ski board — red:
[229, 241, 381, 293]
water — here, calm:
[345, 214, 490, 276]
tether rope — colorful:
= = =
→ The exercise
Format the lines above as a numbered list, leaving out any blank lines.

→ Answer for this exercise
1. ski board — red:
2. [229, 241, 381, 293]
3. water — here, calm:
4. [345, 214, 490, 276]
5. tether rope — colorful:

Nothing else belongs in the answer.